Record excerpts:

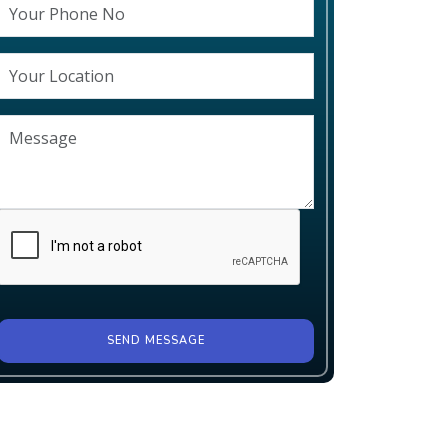
SEND MESSAGE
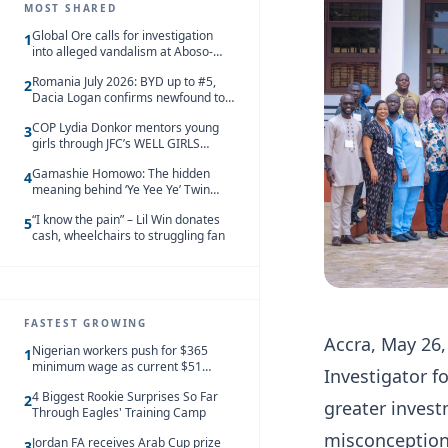
MOST SHARED
Global Ore calls for investigation
1
into alleged vandalism at Aboso-
Bompieso concession
Romania July 2026: BYD up to #5,
2
Dacia Logan confirms newfound top
spot
COP Lydia Donkor mentors young
3
girls through JFC’s WELL GIRLS
programme
Gamashie Homowo: The hidden
4
meaning behind ‘Ye Yee Ye’ Twin
Festival [Videos]
“I know the pain” – Lil Win donates
5
cash, wheelchairs to struggling fan
FASTEST GROWING
Accra, May 26,
Nigerian workers push for $365
1
minimum wage as current $51
Investigator f
monthly pay loses value and falls
4 Biggest Rookie Surprises So Far
behind African peers
2
greater invest
Through Eagles' Training Camp
misconception
Jordan FA receives Arab Cup prize
3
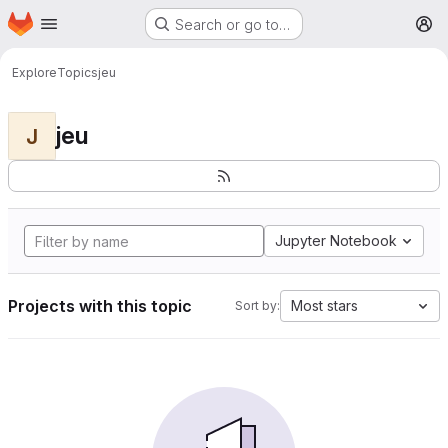
Homepage
Skip to main content
Search or go to…
M
Explore
Topics
jeu
jeu
J
Jupyter Notebook
Projects with this topic
Most stars
Sort by:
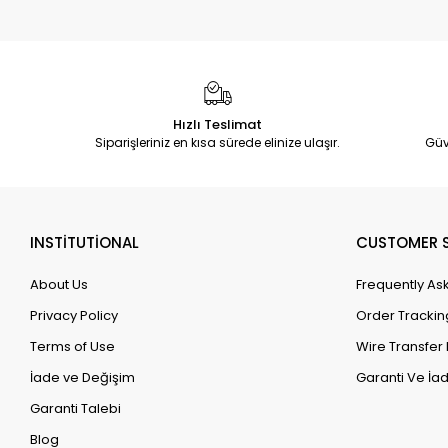
Hızlı Teslimat
Siparişleriniz en kısa sürede elinize ulaşır.
Güv
INSTİTUTİONAL
CUSTOMER S
About Us
Frequently As
Privacy Policy
Order Trackin
Terms of Use
Wire Transfer 
İade ve Değişim
Garanti Ve İad
Garanti Talebi
Blog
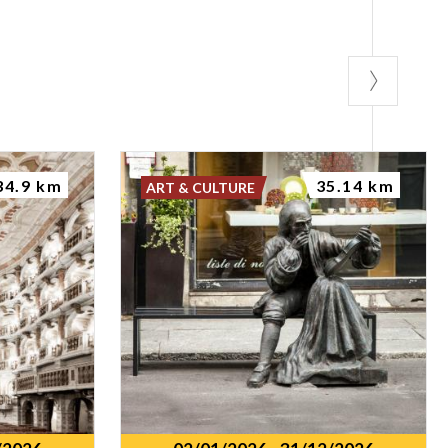
34.9 km
35.14 km
ART & CULTURE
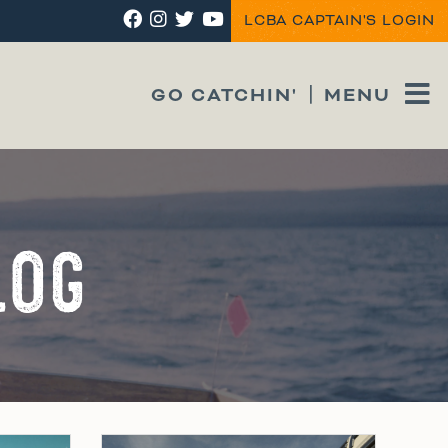
LCBA CAPTAIN'S LOGIN
GO CATCHIN'
MENU
LOG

Problem to solve: Would you filter the entries above and keep each line that has the word "behind"?

Solution:
meaning behind ‘Ye Yee Ye’ Twin
behind African peers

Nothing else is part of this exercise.